---- Available data

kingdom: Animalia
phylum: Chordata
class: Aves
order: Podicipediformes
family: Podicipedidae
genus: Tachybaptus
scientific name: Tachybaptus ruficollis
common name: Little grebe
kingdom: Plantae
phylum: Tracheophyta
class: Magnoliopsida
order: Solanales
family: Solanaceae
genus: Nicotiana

--------
---- Available data

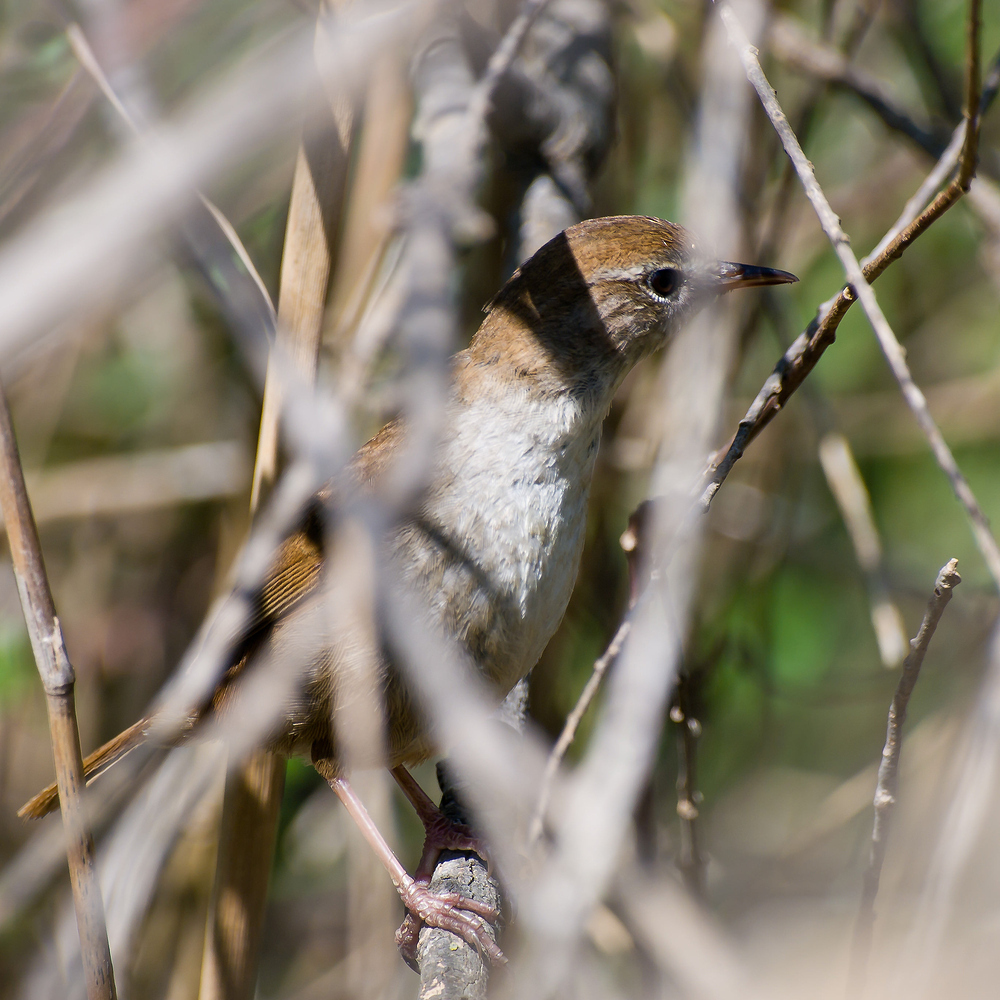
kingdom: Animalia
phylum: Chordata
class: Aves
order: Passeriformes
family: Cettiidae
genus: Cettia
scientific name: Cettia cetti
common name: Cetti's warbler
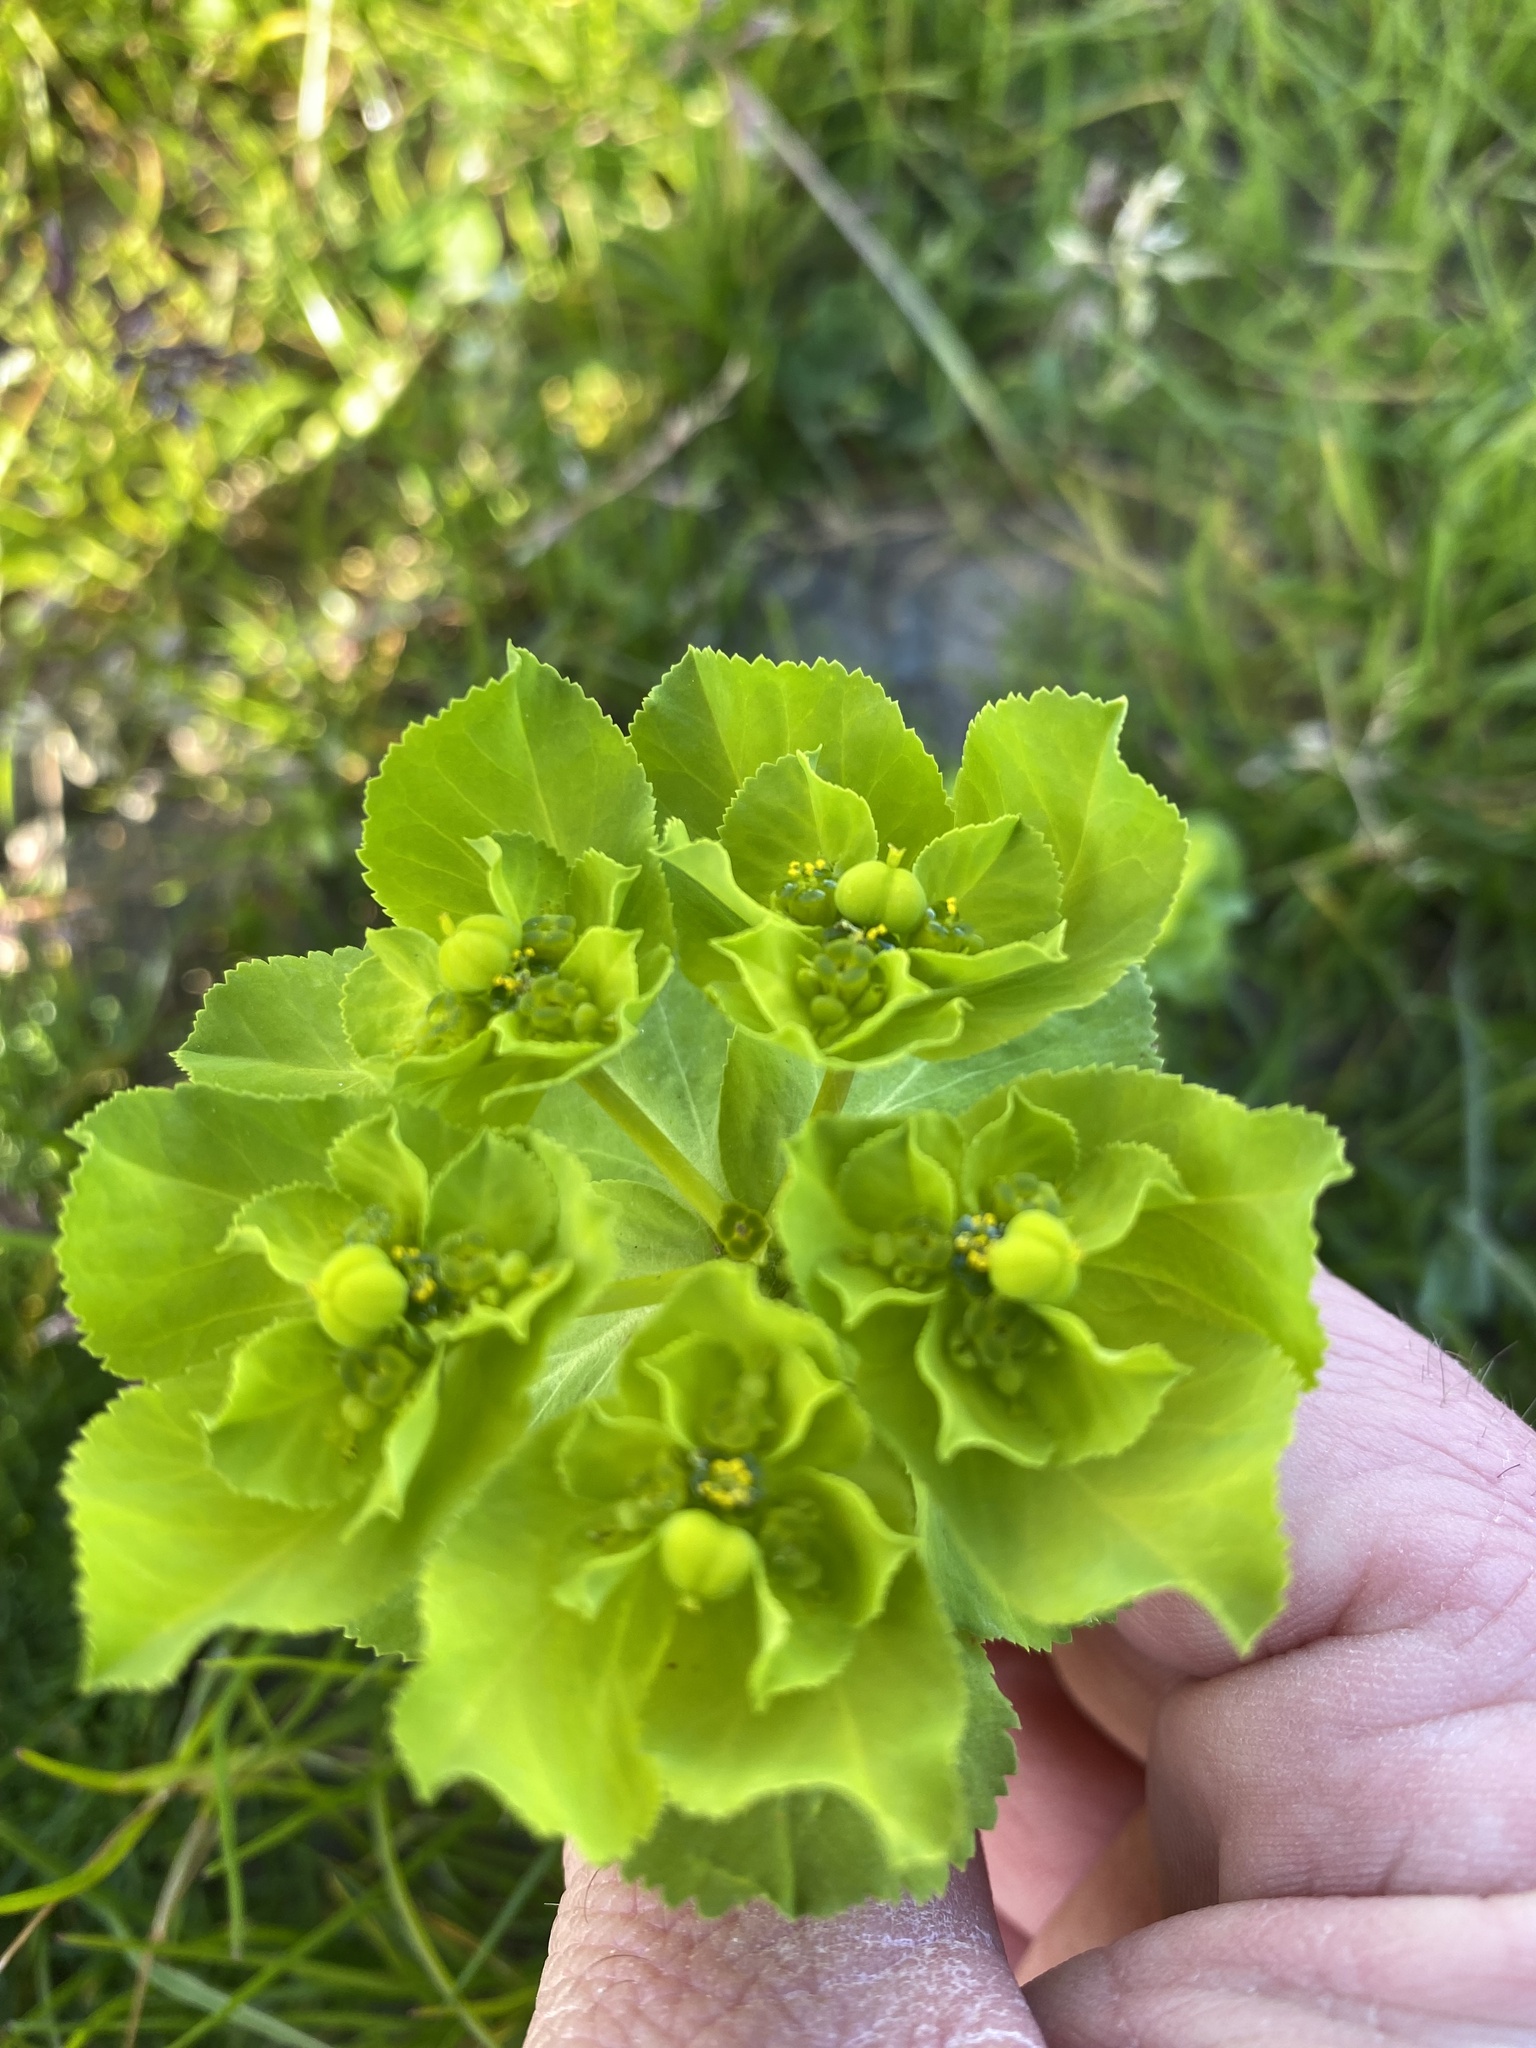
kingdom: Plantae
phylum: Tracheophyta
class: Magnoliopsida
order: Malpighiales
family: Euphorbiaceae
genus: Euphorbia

--------
---- Available data

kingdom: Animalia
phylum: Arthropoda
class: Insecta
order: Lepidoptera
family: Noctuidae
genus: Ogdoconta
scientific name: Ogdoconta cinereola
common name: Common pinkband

--------

Please print everything in the material from the line containing "family: Cettiidae" down to the line containing "genus: Euphorbia", keeping both of those lines and leaving the pictures out.

family: Cettiidae
genus: Cettia
scientific name: Cettia cetti
common name: Cetti's warbler
kingdom: Plantae
phylum: Tracheophyta
class: Magnoliopsida
order: Malpighiales
family: Euphorbiaceae
genus: Euphorbia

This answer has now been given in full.